1. Identify with People in Need
“Blessed are the merciful, for they will be shown mercy.” (Matthew 5:7)
This beatitude is the fifth of eight beatitudes and it means being compassionate and forgiving towards those who don’t deserve it as God did, (Romans 5:8). Jesus taught mercifulness is not an emotion of the heart, but a lifestyle with a hefty price, (Matthew 5:38-40). We don’t have God’s permission to judge others, without inviting God’s judgment upon ourselves because we are sinners saved by his mercy, (Matthew 18:21-35).
Implications: God will bless us with His mercy if we obey his will. His will is that we forgive and show compassion to people who offend us.
2. Maintain a Pure Heart
“Blessed are the pure in heart, for they will see God.” (Matthew 5:8)
Jesus is referring to those who not only profess to believe in God but worship him in sincerity and truth, (John 1:47). One doesn’t have to die to see God when if he has an intimate relationship with God. Jesus is saying purity is foundational to that intimacy, (James 4:8). Such purity does not arise from the perfection of our will, but from the reception of God’s grace, (Isaiah 6:7).
Implications: Mere religion and outward rituals cannot connect us to God because he looks at the heart.
3. Promote Peace and Reconciliation
“Blessed are the peacemakers, for they will be called the children of God.” (Matthew 5:9)
Jesus laid down His life to make peace between God and sinners. We become peacemakers when we carry that message to others, (Isaiah 52:7).
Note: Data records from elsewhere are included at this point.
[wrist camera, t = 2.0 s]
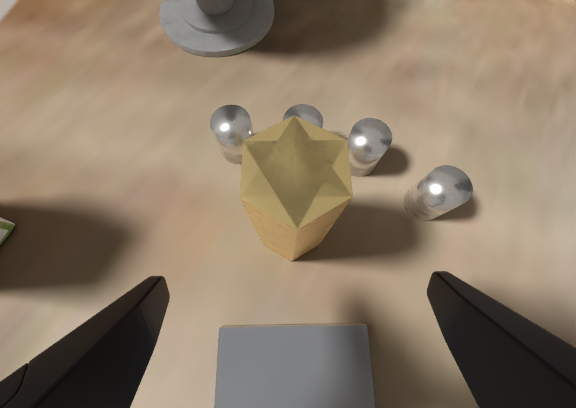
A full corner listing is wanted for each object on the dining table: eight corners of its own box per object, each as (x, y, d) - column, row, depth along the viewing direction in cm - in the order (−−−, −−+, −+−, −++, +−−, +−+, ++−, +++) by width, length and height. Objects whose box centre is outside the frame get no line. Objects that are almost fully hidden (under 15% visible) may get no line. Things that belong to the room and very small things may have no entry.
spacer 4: (446, 201, 22) (480, 182, 18) (428, 228, 21) (460, 214, 17) (415, 180, 22) (441, 157, 19) (397, 206, 22) (420, 187, 18)
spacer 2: (323, 146, 23) (330, 118, 20) (303, 169, 23) (306, 145, 19) (297, 128, 24) (299, 97, 20) (276, 150, 23) (274, 123, 20)
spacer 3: (381, 158, 23) (399, 132, 19) (362, 183, 22) (377, 160, 19) (353, 140, 24) (366, 111, 20) (333, 163, 23) (343, 137, 19)
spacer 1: (263, 146, 23) (258, 118, 20) (240, 170, 23) (231, 145, 19) (238, 128, 24) (229, 98, 20) (215, 151, 23) (201, 123, 19)
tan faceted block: (316, 199, 22) (344, 114, 11) (320, 260, 20) (356, 228, 10) (264, 199, 22) (243, 115, 11) (263, 261, 20) (238, 229, 10)
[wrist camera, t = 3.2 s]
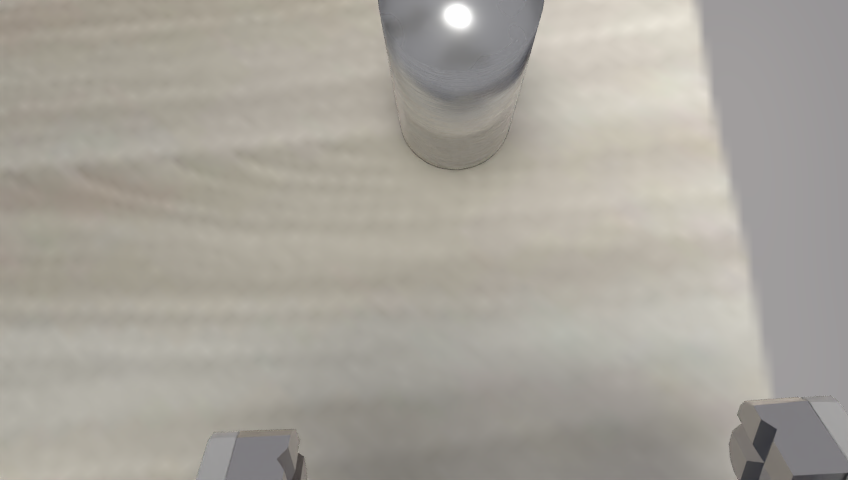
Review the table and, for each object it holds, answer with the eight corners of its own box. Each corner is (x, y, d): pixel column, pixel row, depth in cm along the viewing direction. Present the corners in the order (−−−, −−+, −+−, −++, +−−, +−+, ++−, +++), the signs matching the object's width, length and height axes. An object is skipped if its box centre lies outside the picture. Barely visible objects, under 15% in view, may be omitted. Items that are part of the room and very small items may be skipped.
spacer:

The apostle Paul says God has given to us the great ministry of reconciliation, (2 Corinthians 5:18). Paul also says we are Christ’s ambassadors God is making his appeal to mankind through us, (2 Corinthians 5:20).
Implications: As God’s children we preach the gospel because it’s the character of our heavenly Father, the great peacemaker.
4. Take Persecution Positively
“Blessed are you when people insult you and persecute you and say all kinds of evil things about you falsely on account of me. Rejoice and be glad because your reward is great in heaven, for they persecuted the prophets before you in the same way.” (Matthew 5:11-12)
Jesus is saying the unrighteous will chase us and hunt us down, continuously and ruthlessly because of our righteousness, (2 Timothy 3:12). He called us to promote peace in a world that cherishes hatred and violence. No wonder the world will persecute us, (John 15:19). We can rejoice even when we are in great pain because Christ will be with us at all times, (Matthew 28:20).
Implications: persecution is inevitable. But this beatitude says our present sufferings are not worth comparing to the glory that will be revealed in us.
Ralph Waldo Emerson said, “Happiness is not a destination. It is a way of life.” He was right but he wasn’t specific. Jesus on the other hand in his famous sermon on the mount said that the beatitudes are the way of life to find happiness. It’s costly. It’s not free. Still, the beatitudes bring everlasting happiness. It’s the key to happiness that lasts a lifetime even when the world around us is in utter chaos.